Ishikawa Toru, Sato Ryo, Jimbo Ryo, Kobayashi Yuji, Sato Toshifumi, Iwanaga Akito, Sano Tomoe, Yokoyama Junji, Honma Terasu
Department of Gastroenterology, Saiseikai Niigata Hospital, Niigata, Japan.
Cancer Diagn Progn. 2024 Sep 1;4(5):611-616. doi: 10.21873/cdp.10371. eCollection 2024 Sep-Oct.
BACKGROUND/AIM: Transarterial chemoembolization (TACE) is the standard treatment for patients with hepatocellular carcinoma in the intermediate stage; however, with advances in systemic therapy, the indications for TACE have gained significance. While lenvatinib (LEN)-TACE offers the potential for good outcomes, local recurrence has not yet been adequately investigated. Therefore, this study investigated local recurrence factors for each type of TACE, focusing on the lipiodol (Lip) value in LEN-TACE and conventional TACE.
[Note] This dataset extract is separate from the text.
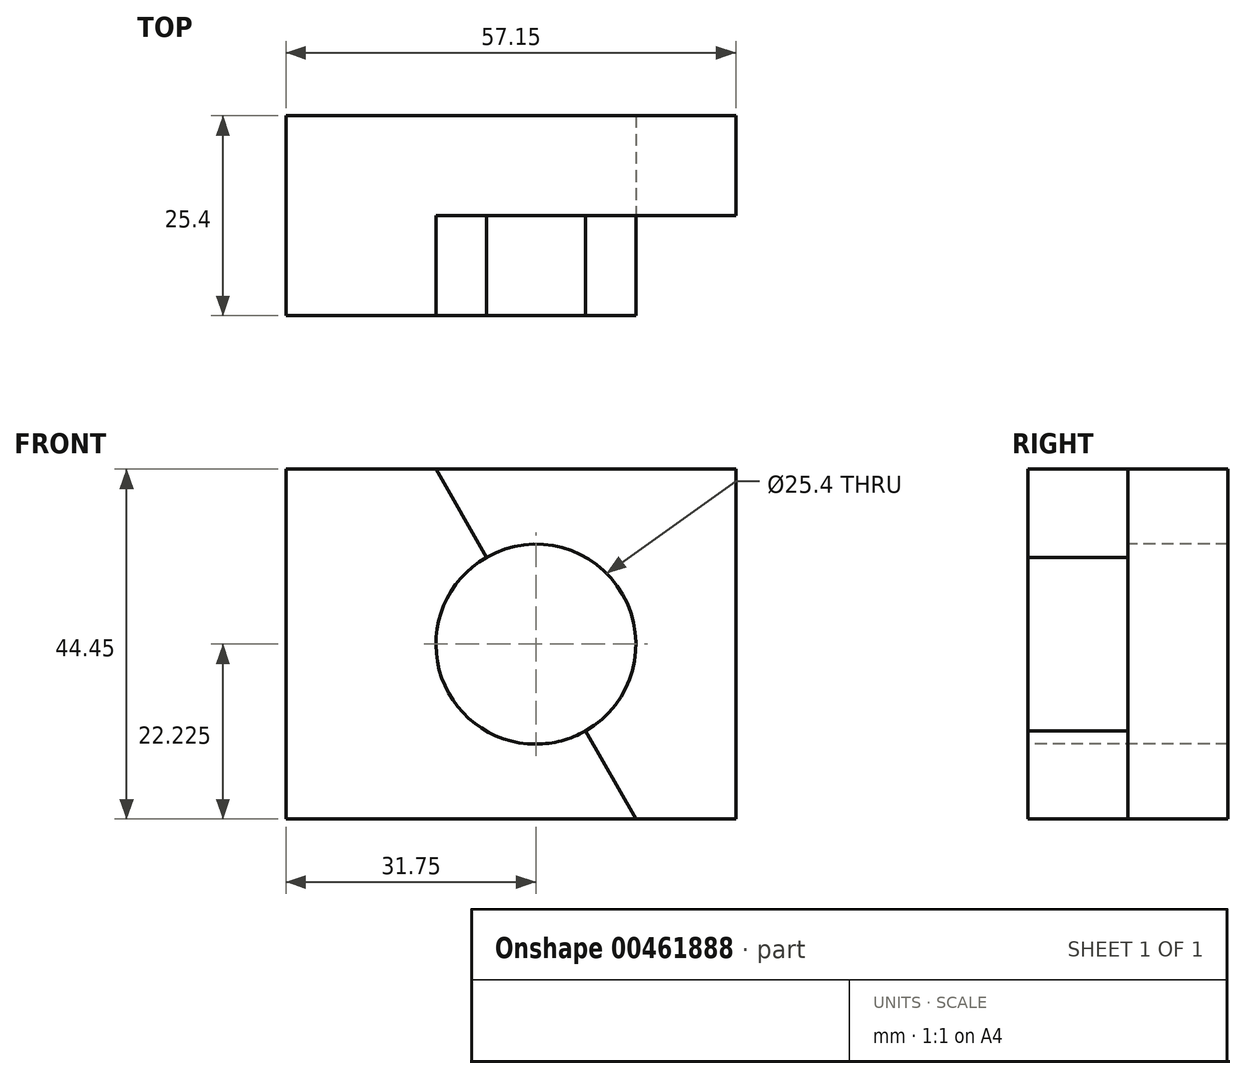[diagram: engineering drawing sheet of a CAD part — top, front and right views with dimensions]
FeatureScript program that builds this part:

Fifty patients (50 nodes) with hepatocellular carcinoma and a tumor size <7 cm who underwent LEN-TACE or TACE between January 2022 and June 2023 were included in this study to investigate local recurrence and its influencing factors.
The local recurrence rate after LEN-TACE was 5.6% at 6 months and 11.5% at 12 months, whereas those after TACE were 6.4% at 6 months and 13.2% at 12 months (p=0.028). There were no significant differences in local recurrence rates according to background liver factors, alpha-fetoprotein (AFP), des-γ-carboxy prothrombin (DCP) values, sex, age, and albumin-bilirubin (ALBI) score. Lipiodol (Lip) values immediately after LEN-TACE were significantly higher than those after TACE alone (p=0.021). Multivariate analysis showed that LEN-TACE had a recurrence hazard ratio of 0.184.
LEN-TACE provided good local tumor control. Local recurrence factors included LEN pretreatment, and Lip CT values were higher immediately after LEN-TACE. Thus, LEN-TACE after upfront LEN administration may increase the effectiveness of TACE.
背景/目的:经动脉化疗栓塞术(TACE)是中期肝细胞癌患者的标准治疗方法;然而,随着全身治疗的进展,TACE的适应证变得愈发重要。虽然乐伐替尼(LEN)-TACE有望取得良好疗效,但局部复发情况尚未得到充分研究。因此,本研究针对每种TACE类型调查局部复发因素,重点关注LEN-TACE和传统TACE中的碘油(Lip)值。
本研究纳入了2022年1月至2023年6月期间接受LEN-TACE或TACE治疗、肿瘤大小<7 cm的50例肝细胞癌患者(50个结节),以调查局部复发及其影响因素。
LEN-TACE术后6个月局部复发率为5.6%,12个月时为11.5%,而TACE术后6个月为6.4%,12个月时为13.2%(p = 0.028)。根据背景肝脏因素、甲胎蛋白(AFP)、异常凝血酶原(DCP)值、性别、年龄和白蛋白-胆红素(ALBI)评分,局部复发率无显著差异。LEN-TACE术后即刻的碘油(Lip)值显著高于单纯TACE术后(p = 0.021)。多因素分析显示LEN-TACE的复发风险比为0.184。
LEN-TACE提供了良好的局部肿瘤控制。局部复发因素包括LEN预处理,且LEN-TACE术后即刻Lip CT值更高。因此, upfront LEN给药后进行LEN-TACE可能会提高TACE的疗效。